◆ **Exercise A**: In the passage on support for colorectal cancer patients, who leads the monthly brown-bag lunches for active and past patients?
◆ **Exercise B**: Carry on the passage on support for colorectal cancer patients, beginning after its final sentence.

Friends and Family (Planning) for Colorectal Cancer Patients
While the Young-Onset Colorectal Cancer Center looks to provide answers and prevent future cases, it also serves as a source of information and assistance for current patients. With access to a series of ongoing events and resources, survivors like Morell — the mother of a toddler — can find understanding in the waiting room and the exam room.
Mary-Brent Brown, the center's research and program coordinator, is the go-to source for patients and families. Social worker Karen Fletcher, MSW, MPH, who specializes in the psychosocial needs of younger adults and their caregivers, leads a series of monthly brown-bag lunches for active and past patients. Started by her predecessor, Katelyn MacDougall, MSW, LICSW, as regular events held on Dana-Farber's Longwood campus, the lunches moved to Zoom at the start of the COVID-19 pandemic.
For the past two years, the center has marked Colorectal Cancer Awareness Month (March) by hosting free educational events for patients and their loved ones. The 2021 series, held on Zoom over six March afternoons, featured a keynote event with Professor Ibram X. Kendi, a leader in antiracist research and a stage IV colorectal cancer survivor. There were also sessions on living well, diet and exercise, and insights from a panel of research experts — moderated by Ng — on the latest clinical trials, microbiome research, and immunotherapy options. Attendees had the opportunity to make connections during breakout sessions and other online activities.

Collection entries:
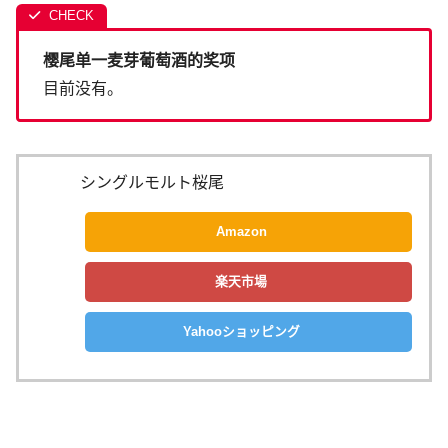
樱尾单一麦芽葡萄酒的奖项
目前没有。
シングルモルト桜尾
Amazon
楽天市場
Yahooショッピング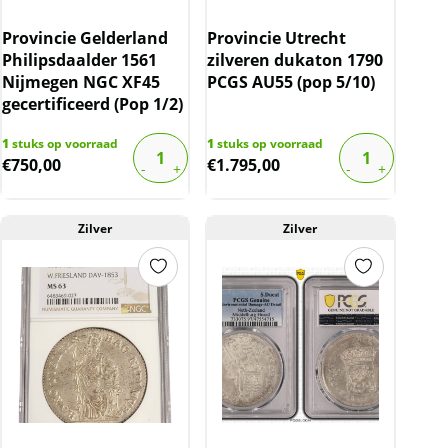
Provincie Gelderland
Provincie Utrecht
Philipsdaalder 1561
zilveren dukaton 1790
Nijmegen NGC XF45
PCGS AU55 (pop 5/10)
gecertificeerd (Pop 1/2)
1
stuks op voorraad
1
stuks op voorraad
€
750,00
€
1.795,00
Zilver
Zilver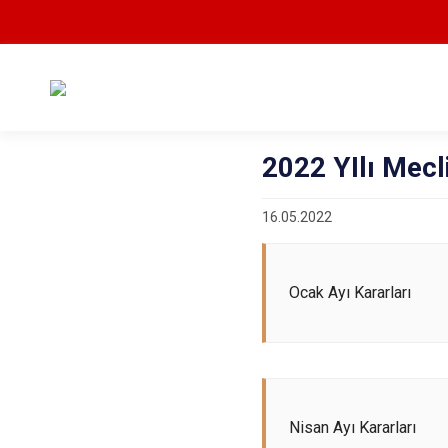
2022 YIlı Mecl
16.05.2022
Ocak Ayı Kararları
Nisan Ayı Kararları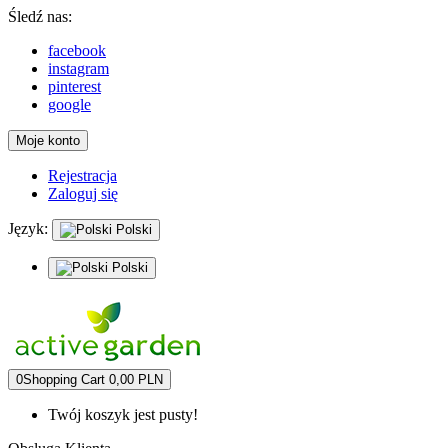
Śledź nas:
facebook
instagram
pinterest
google
Moje konto
Rejestracja
Zaloguj się
Język:
Polski
Polski
0
Shopping Cart
0,00 PLN
Twój koszyk jest pusty!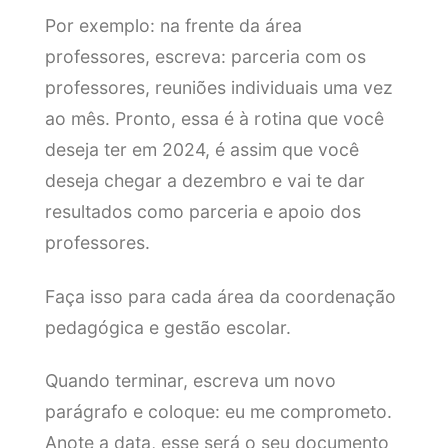
Por exemplo: na frente da área
professores, escreva: parceria com os
professores, reuniões individuais uma vez
ao mês. Pronto, essa é à rotina que você
deseja ter em 2024, é assim que você
deseja chegar a dezembro e vai te dar
resultados como parceria e apoio dos
professores.
Faça isso para cada área da coordenação
pedagógica e gestão escolar.
Quando terminar, escreva um novo
parágrafo e coloque: eu me comprometo.
Anote a data, esse será o seu documento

◆ **Task result A**: Social worker Karen Fletcher, MSW, MPH, leads the monthly brown-bag lunches.

◆ **Task result B**:
Such offerings have played a pivotal role for Thau in his treatment and recovery. He met with MacDougall during each of his 12 chemotherapy sessions at Dana-Farber from July to December 2019, and credits her for helping him feel more comfortable discussing his condition. Attending Fletcher's brown-bag lunches provides an opportunity to swap stories with people who can relate to his treatment side-effects, and his diagnosis prompted him to encourage his younger brother also get screened.
Thau's most advantageous moment at the Young-Onset Colorectal Cancer Center, however, came early on.
"The center was incredibly helpful on the front end, helping me prepare for what I needed to do," Thau explains. "I was thinking about starting a future family with my wife, Lisbeth, and right away they told me they felt that chemo may potentially damage my sperm. So, before I even began treatment, I banked some sperm.
"Your head is spinning when you're that young and find out you have cancer," he adds. "But the more I learned about colorectal cancer, the more I saw how many people my age were getting it. That's why awareness and screening and other steps like family planning are so critical. This is a preventable disease."